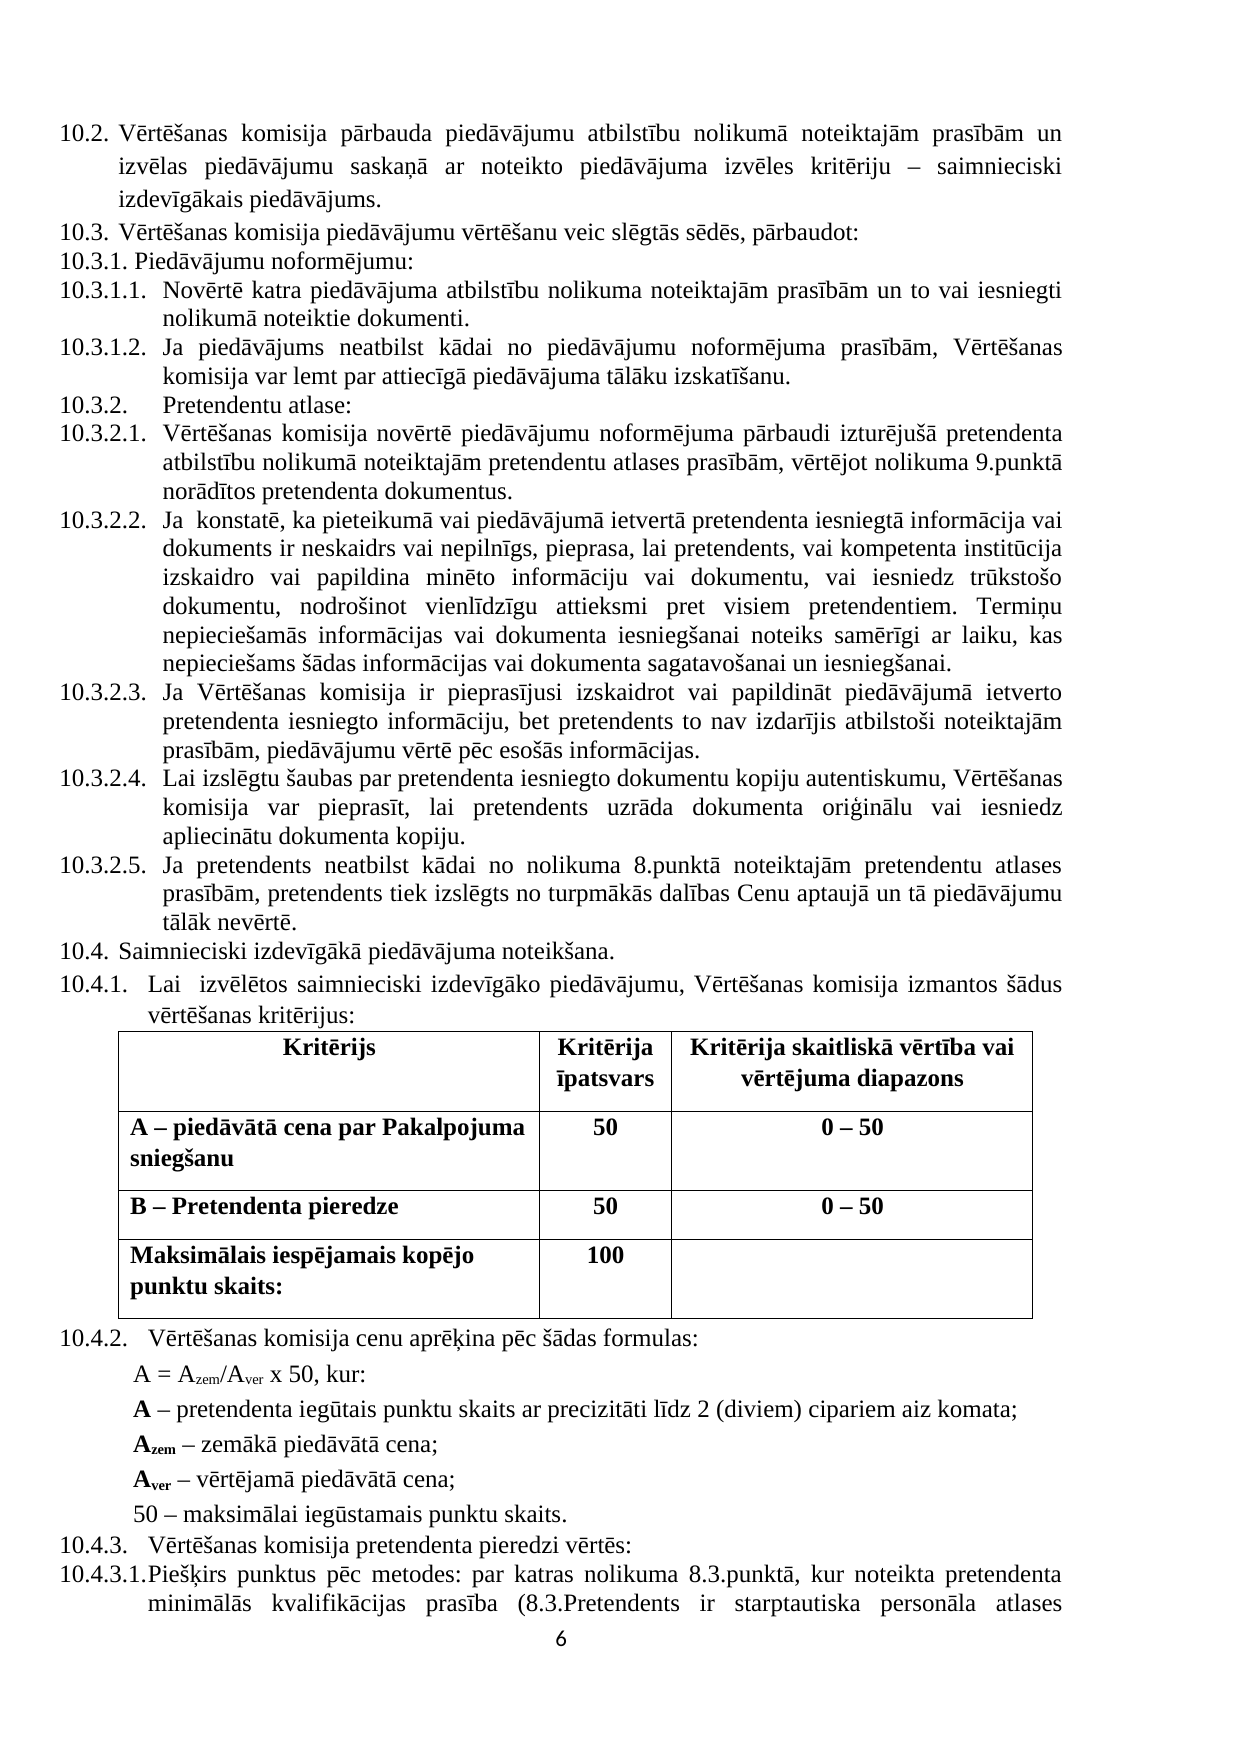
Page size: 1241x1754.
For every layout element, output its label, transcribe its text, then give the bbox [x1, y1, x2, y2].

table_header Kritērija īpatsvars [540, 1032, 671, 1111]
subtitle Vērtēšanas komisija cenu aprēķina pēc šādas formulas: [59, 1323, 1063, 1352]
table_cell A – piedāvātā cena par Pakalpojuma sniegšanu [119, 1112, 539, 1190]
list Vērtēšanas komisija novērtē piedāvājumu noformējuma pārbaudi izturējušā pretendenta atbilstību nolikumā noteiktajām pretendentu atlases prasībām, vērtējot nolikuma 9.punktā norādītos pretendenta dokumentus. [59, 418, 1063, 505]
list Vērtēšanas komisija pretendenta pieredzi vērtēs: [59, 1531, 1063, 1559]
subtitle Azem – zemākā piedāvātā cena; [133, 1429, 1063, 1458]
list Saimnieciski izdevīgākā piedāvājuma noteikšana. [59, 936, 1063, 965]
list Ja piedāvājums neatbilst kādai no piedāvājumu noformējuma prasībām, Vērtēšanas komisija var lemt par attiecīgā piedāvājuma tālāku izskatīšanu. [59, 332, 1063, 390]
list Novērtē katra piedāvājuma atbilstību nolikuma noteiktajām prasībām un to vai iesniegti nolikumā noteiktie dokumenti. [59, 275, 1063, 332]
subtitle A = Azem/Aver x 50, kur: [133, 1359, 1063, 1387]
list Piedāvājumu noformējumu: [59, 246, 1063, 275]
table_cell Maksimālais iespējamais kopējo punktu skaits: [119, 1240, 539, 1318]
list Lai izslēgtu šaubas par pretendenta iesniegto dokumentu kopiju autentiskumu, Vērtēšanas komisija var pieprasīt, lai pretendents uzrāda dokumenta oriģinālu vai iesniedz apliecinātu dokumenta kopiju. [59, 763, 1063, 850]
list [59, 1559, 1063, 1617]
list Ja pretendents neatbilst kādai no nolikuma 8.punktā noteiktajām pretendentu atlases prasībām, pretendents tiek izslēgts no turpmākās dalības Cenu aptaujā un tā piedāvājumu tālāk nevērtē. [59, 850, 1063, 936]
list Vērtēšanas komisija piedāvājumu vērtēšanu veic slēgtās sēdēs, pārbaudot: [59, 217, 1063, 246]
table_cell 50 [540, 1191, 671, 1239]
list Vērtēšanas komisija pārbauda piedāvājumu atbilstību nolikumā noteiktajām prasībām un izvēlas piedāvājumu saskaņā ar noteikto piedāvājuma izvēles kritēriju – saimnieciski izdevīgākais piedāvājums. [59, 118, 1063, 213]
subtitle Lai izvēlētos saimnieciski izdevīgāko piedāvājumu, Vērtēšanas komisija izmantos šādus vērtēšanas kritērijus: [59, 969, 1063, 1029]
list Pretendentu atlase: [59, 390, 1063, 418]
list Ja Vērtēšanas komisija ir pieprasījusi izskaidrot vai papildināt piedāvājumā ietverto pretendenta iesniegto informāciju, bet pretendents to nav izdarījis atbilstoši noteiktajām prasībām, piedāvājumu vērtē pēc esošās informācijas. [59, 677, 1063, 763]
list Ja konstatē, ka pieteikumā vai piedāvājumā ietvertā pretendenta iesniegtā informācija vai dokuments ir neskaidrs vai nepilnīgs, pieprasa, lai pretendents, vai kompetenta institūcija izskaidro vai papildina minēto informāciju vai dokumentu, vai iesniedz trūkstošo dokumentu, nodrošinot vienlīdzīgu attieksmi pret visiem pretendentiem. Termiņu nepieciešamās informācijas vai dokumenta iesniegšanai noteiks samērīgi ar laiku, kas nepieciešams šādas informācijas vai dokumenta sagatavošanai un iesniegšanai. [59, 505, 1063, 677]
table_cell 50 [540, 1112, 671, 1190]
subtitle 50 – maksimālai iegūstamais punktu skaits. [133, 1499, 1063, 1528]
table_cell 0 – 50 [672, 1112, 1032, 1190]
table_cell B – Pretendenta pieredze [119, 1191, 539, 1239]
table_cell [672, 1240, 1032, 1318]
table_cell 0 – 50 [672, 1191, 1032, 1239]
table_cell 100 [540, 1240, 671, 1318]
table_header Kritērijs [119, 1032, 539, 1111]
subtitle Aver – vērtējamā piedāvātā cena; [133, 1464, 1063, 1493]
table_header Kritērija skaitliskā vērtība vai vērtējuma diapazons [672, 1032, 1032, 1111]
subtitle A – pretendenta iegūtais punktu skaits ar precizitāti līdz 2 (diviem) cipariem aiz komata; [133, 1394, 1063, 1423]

· · · ·

Provide only the number of lines in the listing above that contain "piedāvātā".

3